:: Source data ::
───
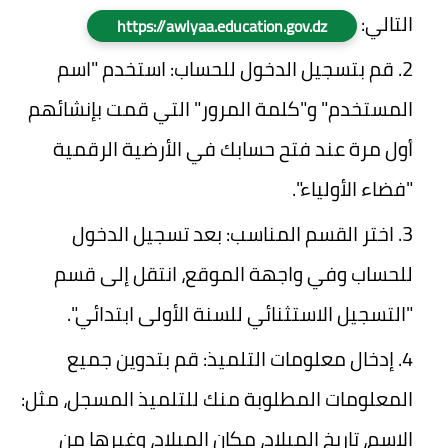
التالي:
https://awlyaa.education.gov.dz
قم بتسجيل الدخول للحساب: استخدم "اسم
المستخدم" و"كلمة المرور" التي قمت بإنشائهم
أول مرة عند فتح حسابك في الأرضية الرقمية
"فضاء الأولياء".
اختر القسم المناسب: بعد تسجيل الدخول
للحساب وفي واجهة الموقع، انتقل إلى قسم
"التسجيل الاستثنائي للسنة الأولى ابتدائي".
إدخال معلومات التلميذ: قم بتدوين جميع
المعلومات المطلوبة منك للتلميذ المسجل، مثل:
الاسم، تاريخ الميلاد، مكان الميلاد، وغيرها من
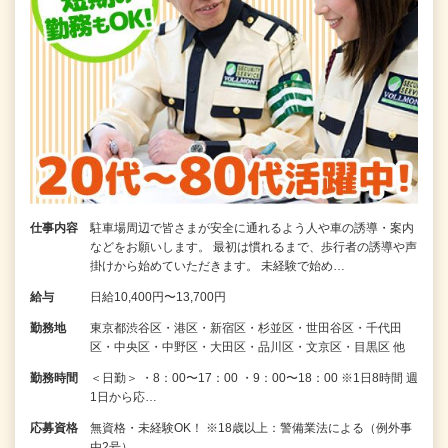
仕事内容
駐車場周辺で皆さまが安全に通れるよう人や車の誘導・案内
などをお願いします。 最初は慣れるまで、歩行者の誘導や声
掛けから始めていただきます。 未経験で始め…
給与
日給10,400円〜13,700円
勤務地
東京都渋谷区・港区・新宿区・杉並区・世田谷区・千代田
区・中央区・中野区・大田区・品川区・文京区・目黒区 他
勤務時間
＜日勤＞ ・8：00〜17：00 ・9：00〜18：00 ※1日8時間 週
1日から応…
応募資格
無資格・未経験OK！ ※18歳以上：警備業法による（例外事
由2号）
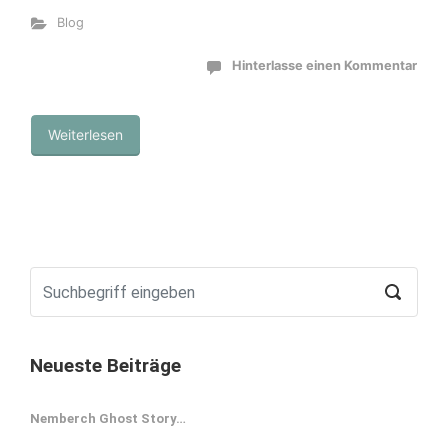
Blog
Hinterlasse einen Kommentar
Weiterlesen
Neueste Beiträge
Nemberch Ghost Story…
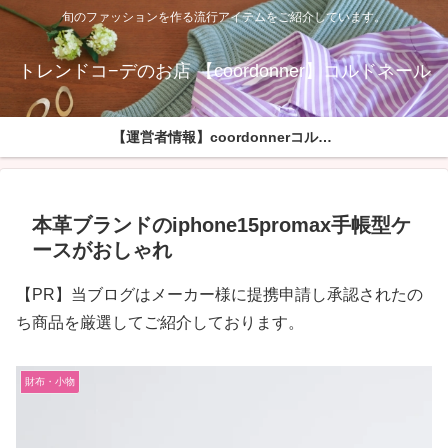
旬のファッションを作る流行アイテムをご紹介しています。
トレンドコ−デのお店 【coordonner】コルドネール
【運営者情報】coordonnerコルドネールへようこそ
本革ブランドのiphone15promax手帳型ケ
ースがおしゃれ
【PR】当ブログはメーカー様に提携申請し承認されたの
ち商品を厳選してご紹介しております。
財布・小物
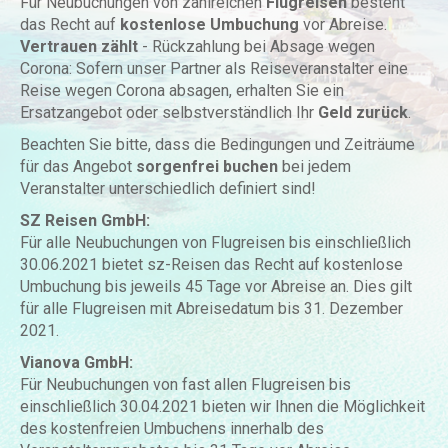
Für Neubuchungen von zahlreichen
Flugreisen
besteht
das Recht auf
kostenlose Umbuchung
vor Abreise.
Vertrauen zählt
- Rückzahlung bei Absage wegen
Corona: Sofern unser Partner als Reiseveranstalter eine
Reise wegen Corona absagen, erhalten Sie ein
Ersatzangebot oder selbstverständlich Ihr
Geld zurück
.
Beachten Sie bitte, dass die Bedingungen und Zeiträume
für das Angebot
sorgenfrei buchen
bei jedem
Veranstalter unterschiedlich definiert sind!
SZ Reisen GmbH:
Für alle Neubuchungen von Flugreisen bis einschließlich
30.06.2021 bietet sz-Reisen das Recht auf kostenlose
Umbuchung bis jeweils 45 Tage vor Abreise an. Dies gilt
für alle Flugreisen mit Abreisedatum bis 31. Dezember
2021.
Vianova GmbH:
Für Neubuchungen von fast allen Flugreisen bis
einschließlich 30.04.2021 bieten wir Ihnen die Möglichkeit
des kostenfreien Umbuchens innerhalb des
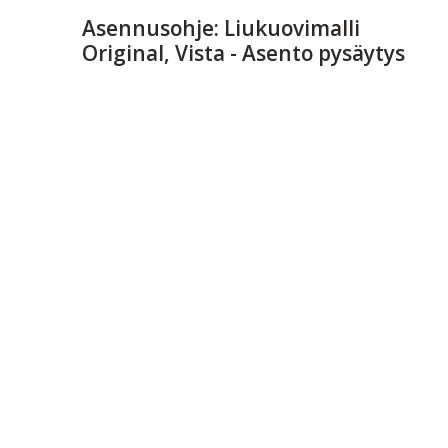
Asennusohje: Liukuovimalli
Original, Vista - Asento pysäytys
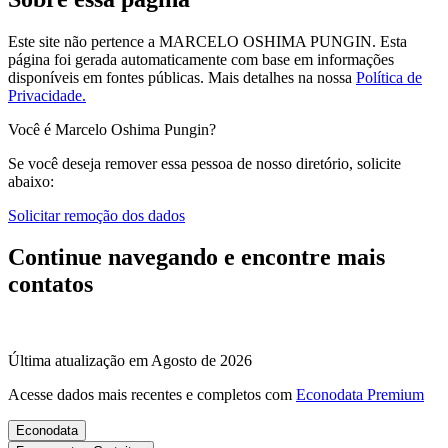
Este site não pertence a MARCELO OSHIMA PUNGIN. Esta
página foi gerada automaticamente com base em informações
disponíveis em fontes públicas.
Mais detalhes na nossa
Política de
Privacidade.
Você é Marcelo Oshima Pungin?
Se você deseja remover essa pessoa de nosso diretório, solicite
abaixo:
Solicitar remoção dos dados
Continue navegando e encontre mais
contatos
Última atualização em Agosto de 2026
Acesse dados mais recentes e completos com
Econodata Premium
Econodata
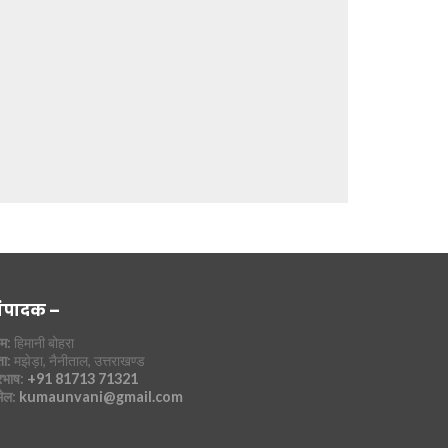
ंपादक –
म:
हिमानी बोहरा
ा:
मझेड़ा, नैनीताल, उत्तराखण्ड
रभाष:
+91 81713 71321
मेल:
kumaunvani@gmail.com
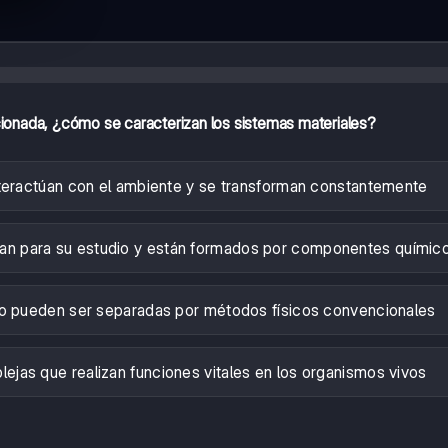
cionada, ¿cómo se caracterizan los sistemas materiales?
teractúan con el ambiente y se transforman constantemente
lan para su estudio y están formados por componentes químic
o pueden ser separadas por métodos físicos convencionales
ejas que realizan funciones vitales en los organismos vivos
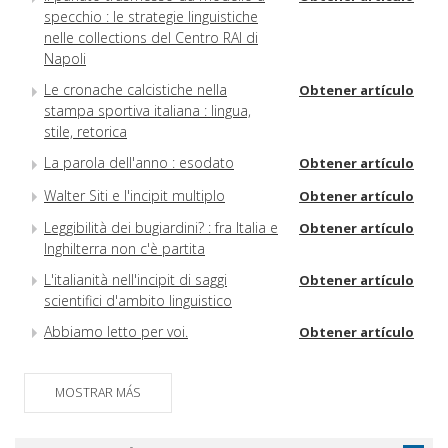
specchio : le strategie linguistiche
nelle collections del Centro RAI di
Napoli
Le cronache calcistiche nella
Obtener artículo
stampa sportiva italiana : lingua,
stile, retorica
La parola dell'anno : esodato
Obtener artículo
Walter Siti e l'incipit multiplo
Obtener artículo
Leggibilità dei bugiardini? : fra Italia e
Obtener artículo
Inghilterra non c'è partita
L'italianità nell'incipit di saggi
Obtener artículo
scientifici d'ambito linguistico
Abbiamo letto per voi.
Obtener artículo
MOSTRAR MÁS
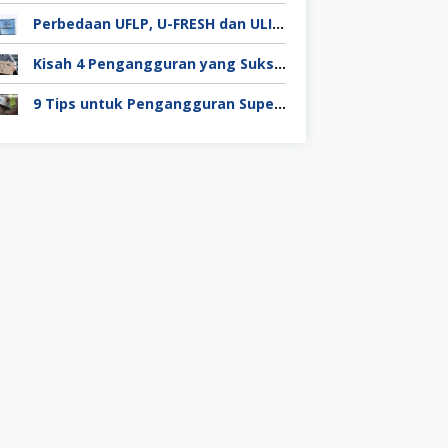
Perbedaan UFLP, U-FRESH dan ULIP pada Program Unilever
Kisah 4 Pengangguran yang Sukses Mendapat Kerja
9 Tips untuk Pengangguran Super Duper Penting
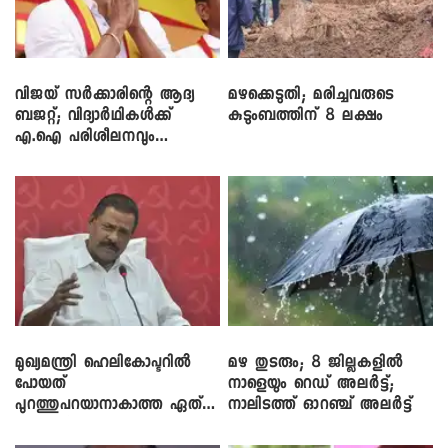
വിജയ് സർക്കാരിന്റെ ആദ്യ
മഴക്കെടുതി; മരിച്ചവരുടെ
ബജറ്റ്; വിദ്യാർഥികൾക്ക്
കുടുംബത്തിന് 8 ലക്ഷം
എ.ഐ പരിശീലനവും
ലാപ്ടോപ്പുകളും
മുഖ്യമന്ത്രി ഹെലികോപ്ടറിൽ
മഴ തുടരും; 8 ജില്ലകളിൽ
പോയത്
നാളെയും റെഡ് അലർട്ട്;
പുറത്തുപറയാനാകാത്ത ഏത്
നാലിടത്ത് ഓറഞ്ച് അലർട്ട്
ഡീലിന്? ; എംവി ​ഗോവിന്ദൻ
───
:: Exercise directions ::
In the material above, find every line with the word "الدخول" and show it.

:: Exercise solution ::
قم بتسجيل الدخول للحساب: استخدم "اسم
اختر القسم المناسب: بعد تسجيل الدخول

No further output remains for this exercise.